Despite similar rates of enrollment into medical care, youth with HIV have much lower rates of viral suppression — reducing HIV to undetectable levels — compared to adults, according to an analysis funded by the National Institutes of Health. Among more than 1,000 youth, most of whom were newly enrolled in care at treatment centers throughout the United States, 12 percent had attained viral suppression, far lower than the 32 percent to 63 percent observed in studies of adults over age 24. The findings suggest that after they enroll in an HIV treatment program, a low proportion of youth adhere to care regimens. The study appears in the Journal of Acquired Immune Deficiency Syndromes.
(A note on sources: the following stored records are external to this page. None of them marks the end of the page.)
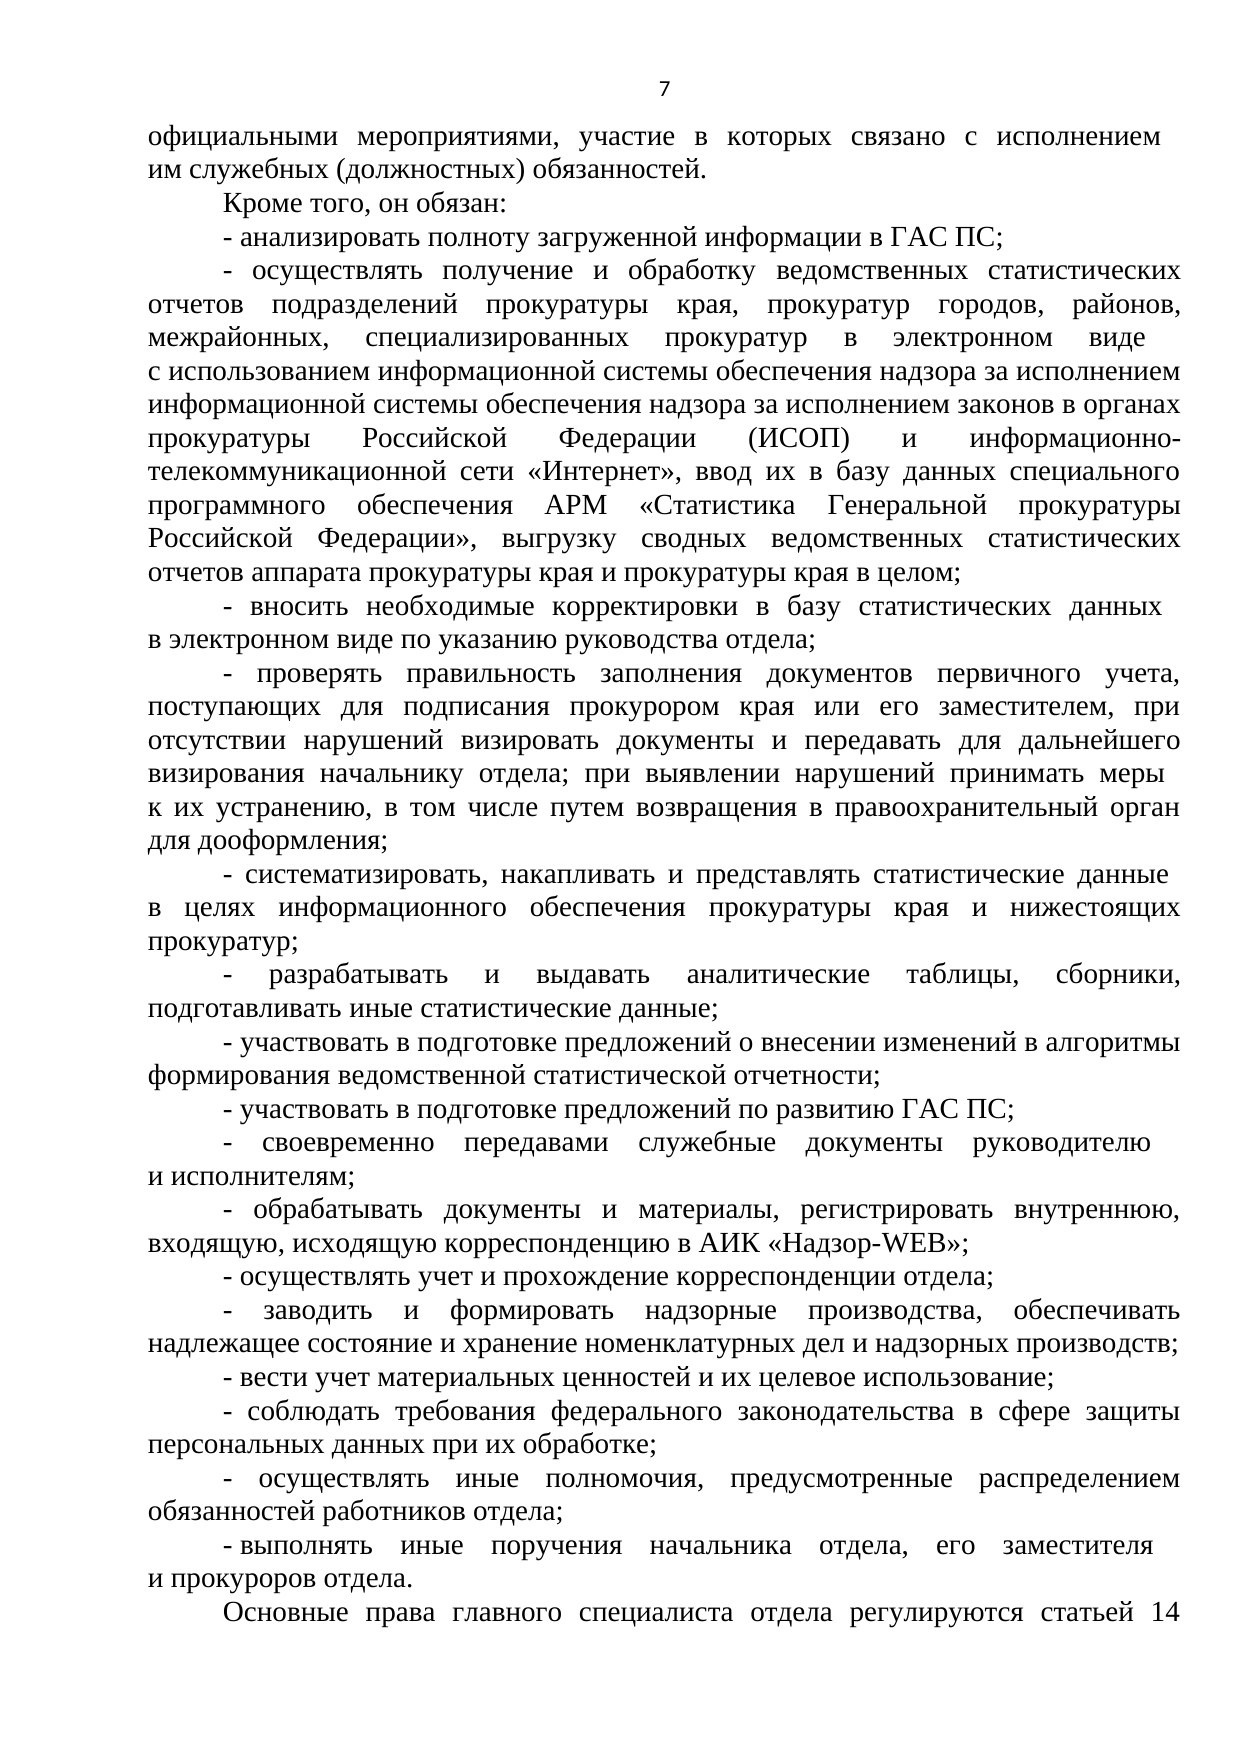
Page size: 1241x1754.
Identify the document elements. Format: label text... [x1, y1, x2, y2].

text - своевременно передавами служебные документы руководителю и исполнителям; [148, 1124, 1181, 1191]
text Кроме того, он обязан: [148, 185, 1181, 219]
text - заводить и формировать надзорные производства, обеспечивать надлежащее состояние и хранение номенклатурных дел и надзорных производств; [148, 1292, 1181, 1359]
text - участвовать в подготовке предложений по развитию ГАС ПС; [148, 1091, 1181, 1124]
text - разрабатывать и выдавать аналитические таблицы, сборники, подготавливать иные статистические данные; [148, 957, 1181, 1024]
text - осуществлять иные полномочия, предусмотренные распределением обязанностей работников отдела; [148, 1460, 1181, 1527]
text - проверять правильность заполнения документов первичного учета, поступающих для подписания прокурором края или его заместителем, при отсутствии нарушений визировать документы и передавать для дальнейшего визирования начальнику отдела; при выявлении нарушений принимать меры к их устранению, в том числе путем возвращения в правоохранительный орган для дооформления; [148, 655, 1181, 856]
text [148, 1594, 1181, 1627]
text - осуществлять получение и обработку ведомственных статистических отчетов подразделений прокуратуры края, прокуратур городов, районов, межрайонных, специализированных прокуратур в электронном виде с использованием информационной системы обеспечения надзора за исполнением информационной системы обеспечения надзора за исполнением законов в органах прокуратуры Российской Федерации (ИСОП) и информационно-телекоммуникационной сети «Интернет», ввод их в базу данных специального программного обеспечения АРМ «Статистика Генеральной прокуратуры Российской Федерации», выгрузку сводных ведомственных статистических отчетов аппарата прокуратуры края и прокуратуры края в целом; [148, 252, 1181, 588]
text - участвовать в подготовке предложений о внесении изменений в алгоритмы формирования ведомственной статистической отчетности; [148, 1024, 1181, 1091]
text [148, 118, 1181, 185]
text - выполнять иные поручения начальника отдела, его заместителя и прокуроров отдела. [148, 1527, 1181, 1594]
text - осуществлять учет и прохождение корреспонденции отдела; [148, 1258, 1181, 1292]
text - соблюдать требования федерального законодательства в сфере защиты персональных данных при их обработке; [148, 1393, 1181, 1460]
text - вести учет материальных ценностей и их целевое использование; [148, 1359, 1181, 1393]
text - вносить необходимые корректировки в базу статистических данных в электронном виде по указанию руководства отдела; [148, 588, 1181, 655]
text - анализировать полноту загруженной информации в ГАС ПС; [148, 219, 1181, 252]
text - систематизировать, накапливать и представлять статистические данные в целях информационного обеспечения прокуратуры края и нижестоящих прокуратур; [148, 856, 1181, 957]
text - обрабатывать документы и материалы, регистрировать внутреннюю, входящую, исходящую корреспонденцию в АИК «Надзор-WEB»; [148, 1191, 1181, 1258]
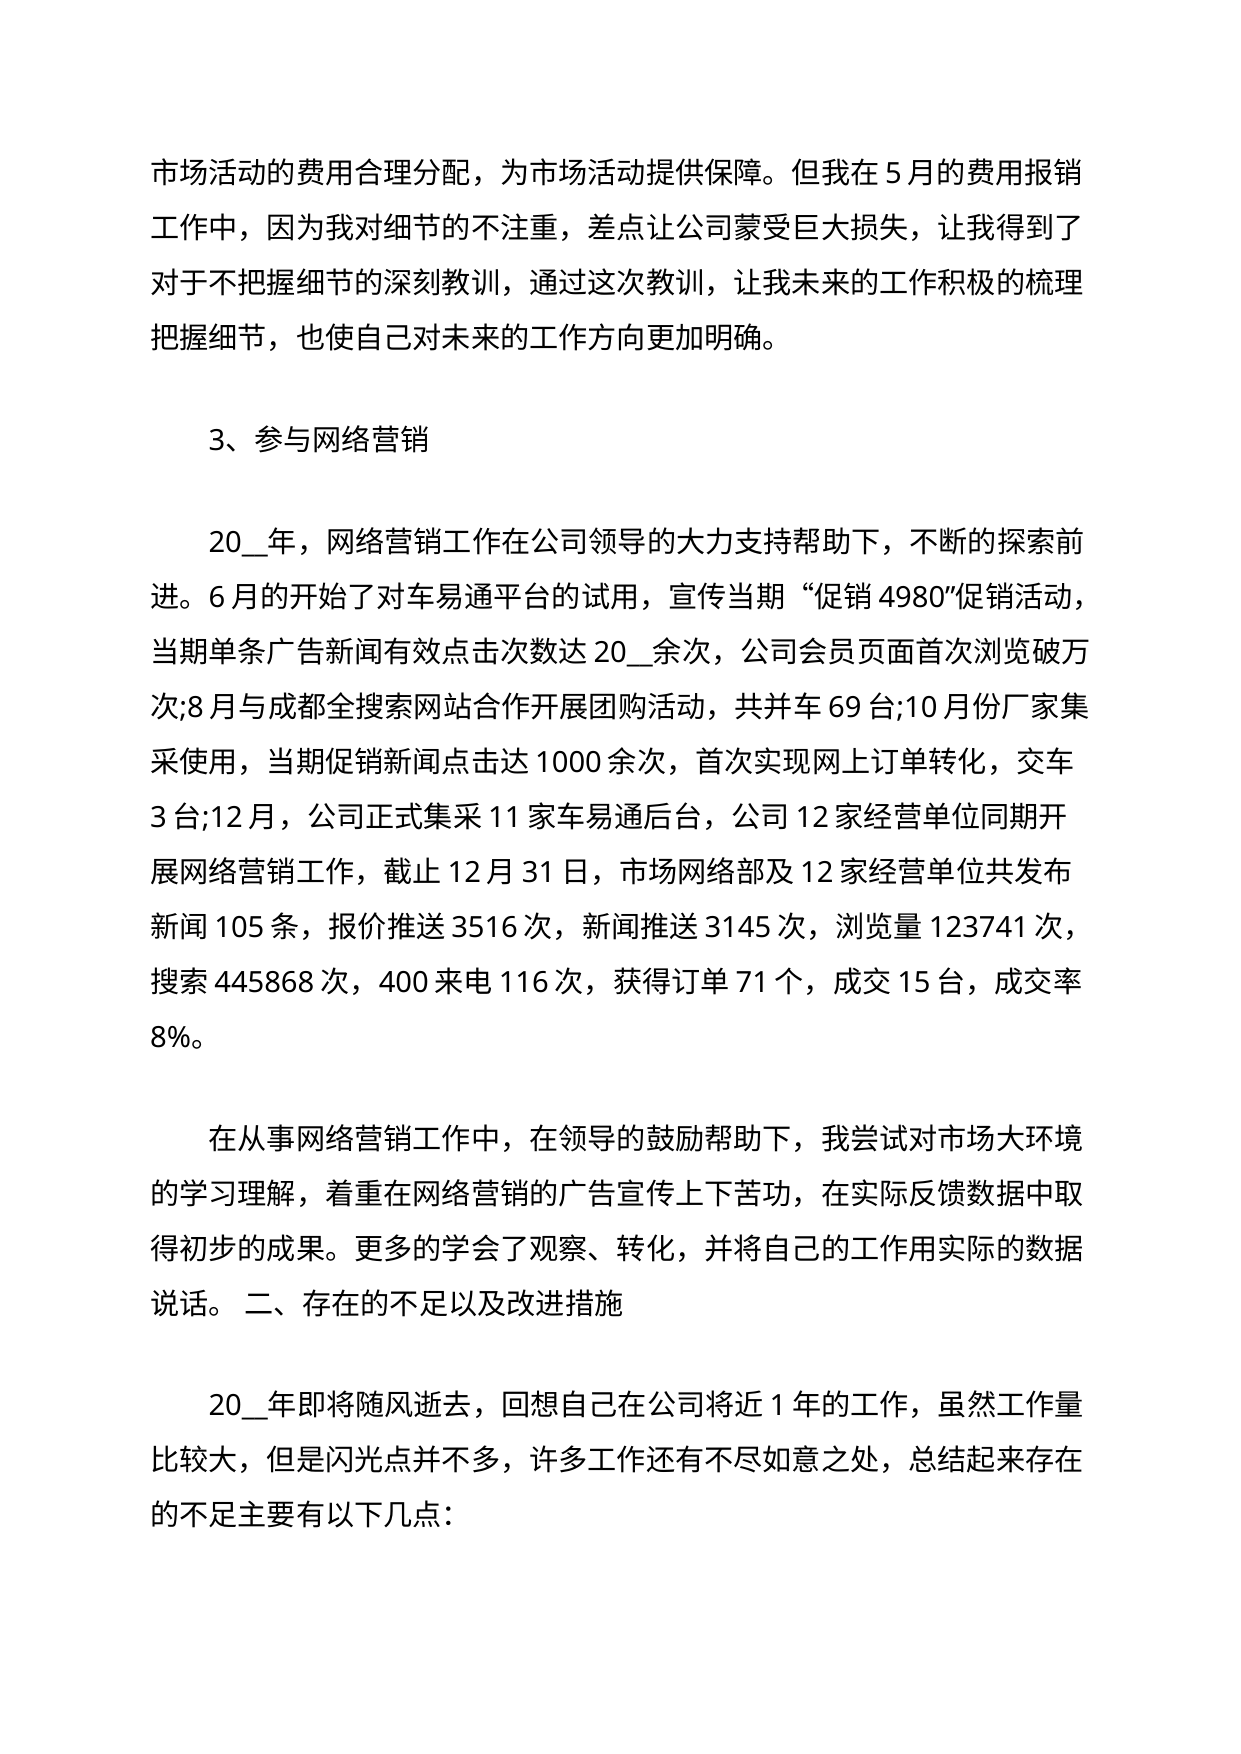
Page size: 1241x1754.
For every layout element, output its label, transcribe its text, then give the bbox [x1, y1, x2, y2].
The researchers analyzed data from the Adolescent Medicine Trials Network for HIV/AIDS Interventions (ATN), an NIH-supported network of 13 sites dedicated to the health and care of youth with and at risk for HIV. The youth were enrolled in care through the SMILE (Strategic Multisite Initiative for the Identification, Linkage and Engagement in Care of Youth) Collaborative, a network of clinics at each ATN site that offers diagnostic services and referral to treatment facilities.

Among the 1,411 youth ages 12 to 24 years who were referred to the ATN sites, 75 percent were enrolled in care, with 34 percent remaining in care and beginning anti-HIV (antiretroviral) treatment and 12 percent achieving viral suppression after a median interval of nearly five months. Viral suppression occurs when antiretroviral therapy reduces a person’s HIV in the blood to an undetectable level. Maintaining viral suppression for at least six months after a person’s first test finds no detectable levels of the virus prevents the sexual transmission of HIV and allows people with HIV to remain healthy.

On average, youth who were referred to care within a shorter time frame after an HIV diagnosis were more likely to achieve viral suppression. Compared to youth referred to care after three months, those referred within one to six weeks were 2.5 times more likely to reach viral suppression. Those referred from six weeks to three months were roughly twice as likely to reach viral suppression.

To ensure the shortest possible time to enrollment in care, the study authors stressed the importance of enlisting trained peer counselors and of maintaining frequent contact with youth through text and social media messages. They added that additional strategies to ensure that youth enroll and remain in care are urgently needed.